● **DOCUMENT**:
begin
The twin issues of evolvability and computational adequacy explain why evolutionary psychology has historically posited much more structure to the mind than many of its contemporaries. Adaptive problems are specific, real-world problems—such as finding food; finding a mate; staying alive and thriving in the face of resource exchanges, conflicts, and ever-shifting social alliances; and so on at every stage of the life span (for reviews, see Buss, 2016; Cronk et al., 2000; Davies et al., 2012). When one’s goal is to address these problems in a computationally adequate way one quickly realizes the inadequacy of logistic, content-neutral (i.e., “domain-general”) architectures, or positing that high-level abstractions such as “memory,” “attention,” or so on can adequately describe how these problems are solved. Indeed, whenever researchers have the long-term goal of completely solving the information-engineering problems of the real world, regardless of whether they take an evolutionary approach (such as in artificial intelligence; e.g., Minsky, 1961, 1974/1975, 2006; Mueller, 2015; Wall & Brock, 2019), one finds similar views regarding the number and heterogeneity of information-processing functions that must be accounted for.
end
● **DATA LINES**:
begin
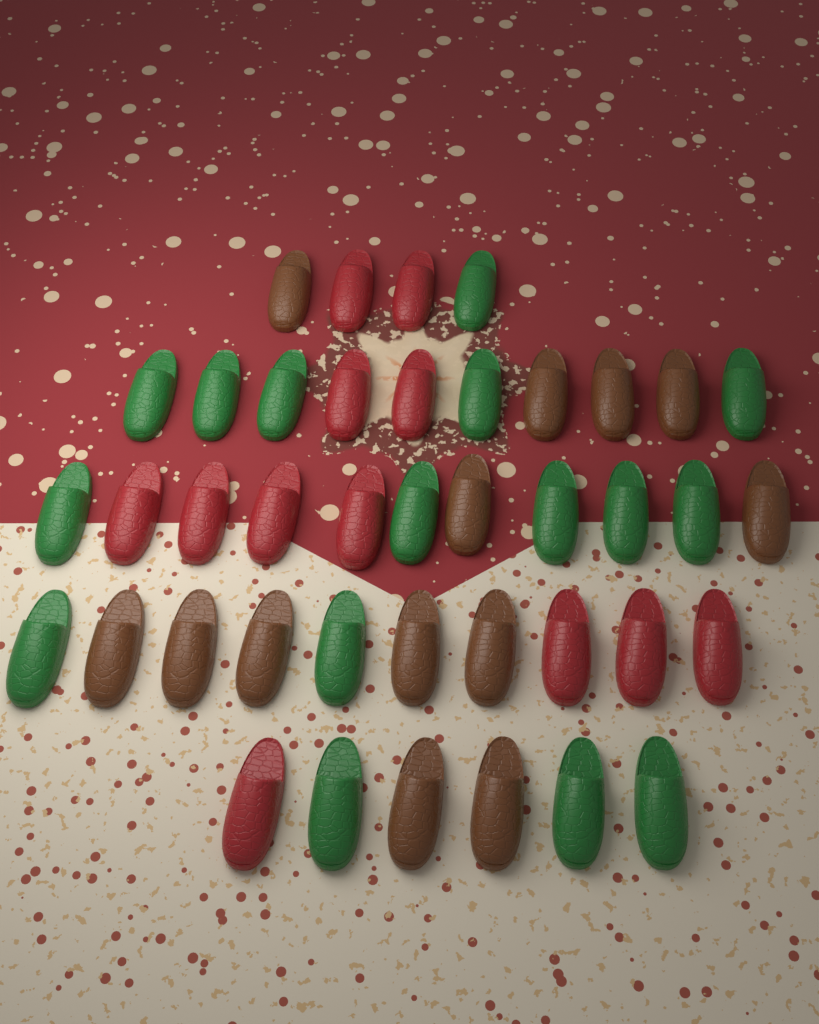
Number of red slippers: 12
end
Summarize the passage on evolutionary psychology and the structure of the mind in two sentences.

● **RESULT OF THIS EXERCISE**:
Evolutionary psychology has historically posited much more structure to the mind than many of its contemporaries because of the issues of evolvability and computational adequacy, since adaptive problems such as finding food, finding a mate, and thriving amid resource exchanges, conflicts, and shifting social alliances are specific, real-world problems. Trying to address these problems in a computationally adequate way reveals the inadequacy of content-neutral, domain-general architectures and of high-level abstractions like "memory" or "attention," and researchers who aim to fully solve real-world information-engineering problems, including in artificial intelligence, reach similar views about the number and heterogeneity of the information-processing functions required.